→ **ASSIGNED TASK**:
Update the items below by replacing every occurrence of "Recipe" with "Method", and leave all other text unchanged.
______________________________
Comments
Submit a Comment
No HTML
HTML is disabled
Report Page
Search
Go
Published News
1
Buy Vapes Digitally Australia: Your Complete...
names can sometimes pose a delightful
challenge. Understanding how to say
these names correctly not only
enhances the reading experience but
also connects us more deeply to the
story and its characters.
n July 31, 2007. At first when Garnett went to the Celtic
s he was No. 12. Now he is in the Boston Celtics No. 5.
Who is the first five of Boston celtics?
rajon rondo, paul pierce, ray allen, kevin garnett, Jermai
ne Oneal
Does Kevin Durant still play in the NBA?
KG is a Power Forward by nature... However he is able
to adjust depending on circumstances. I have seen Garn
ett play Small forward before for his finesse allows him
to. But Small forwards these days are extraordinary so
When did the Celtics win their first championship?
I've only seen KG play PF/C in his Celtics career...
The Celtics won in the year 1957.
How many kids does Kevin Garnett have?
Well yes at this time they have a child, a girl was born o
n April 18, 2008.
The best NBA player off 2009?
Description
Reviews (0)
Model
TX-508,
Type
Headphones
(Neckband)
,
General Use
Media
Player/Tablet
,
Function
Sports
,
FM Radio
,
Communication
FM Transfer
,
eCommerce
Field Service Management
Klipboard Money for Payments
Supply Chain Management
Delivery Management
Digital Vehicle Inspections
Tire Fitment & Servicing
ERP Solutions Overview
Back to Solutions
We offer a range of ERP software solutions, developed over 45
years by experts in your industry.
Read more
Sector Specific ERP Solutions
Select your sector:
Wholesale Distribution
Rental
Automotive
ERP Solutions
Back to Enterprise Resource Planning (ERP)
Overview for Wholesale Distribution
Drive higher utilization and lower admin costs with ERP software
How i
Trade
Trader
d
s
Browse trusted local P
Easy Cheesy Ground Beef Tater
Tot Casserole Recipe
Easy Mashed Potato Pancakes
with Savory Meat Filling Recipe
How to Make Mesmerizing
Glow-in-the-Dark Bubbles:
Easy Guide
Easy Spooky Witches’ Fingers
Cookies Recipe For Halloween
______________________________
→ **EXERCISE ANSWER**:
Comments
Submit a Comment
No HTML
HTML is disabled
Report Page
Search
Go
Published News
1
Buy Vapes Digitally Australia: Your Complete...
names can sometimes pose a delightful
challenge. Understanding how to say
these names correctly not only
enhances the reading experience but
also connects us more deeply to the
story and its characters.
n July 31, 2007. At first when Garnett went to the Celtic
s he was No. 12. Now he is in the Boston Celtics No. 5.
Who is the first five of Boston celtics?
rajon rondo, paul pierce, ray allen, kevin garnett, Jermai
ne Oneal
Does Kevin Durant still play in the NBA?
KG is a Power Forward by nature... However he is able
to adjust depending on circumstances. I have seen Garn
ett play Small forward before for his finesse allows him
to. But Small forwards these days are extraordinary so
When did the Celtics win their first championship?
I've only seen KG play PF/C in his Celtics career...
The Celtics won in the year 1957.
How many kids does Kevin Garnett have?
Well yes at this time they have a child, a girl was born o
n April 18, 2008.
The best NBA player off 2009?
Description
Reviews (0)
Model
TX-508,
Type
Headphones
(Neckband)
,
General Use
Media
Player/Tablet
,
Function
Sports
,
FM Radio
,
Communication
FM Transfer
,
eCommerce
Field Service Management
Klipboard Money for Payments
Supply Chain Management
Delivery Management
Digital Vehicle Inspections
Tire Fitment & Servicing
ERP Solutions Overview
Back to Solutions
We offer a range of ERP software solutions, developed over 45
years by experts in your industry.
Read more
Sector Specific ERP Solutions
Select your sector:
Wholesale Distribution
Rental
Automotive
ERP Solutions
Back to Enterprise Resource Planning (ERP)
Overview for Wholesale Distribution
Drive higher utilization and lower admin costs with ERP software
How i
Trade
Trader
d
s
Browse trusted local P
Easy Cheesy Ground Beef Tater
Tot Casserole Method
Easy Mashed Potato Pancakes
with Savory Meat Filling Method
How to Make Mesmerizing
Glow-in-the-Dark Bubbles:
Easy Guide
Easy Spooky Witches’ Fingers
Cookies Method For Halloween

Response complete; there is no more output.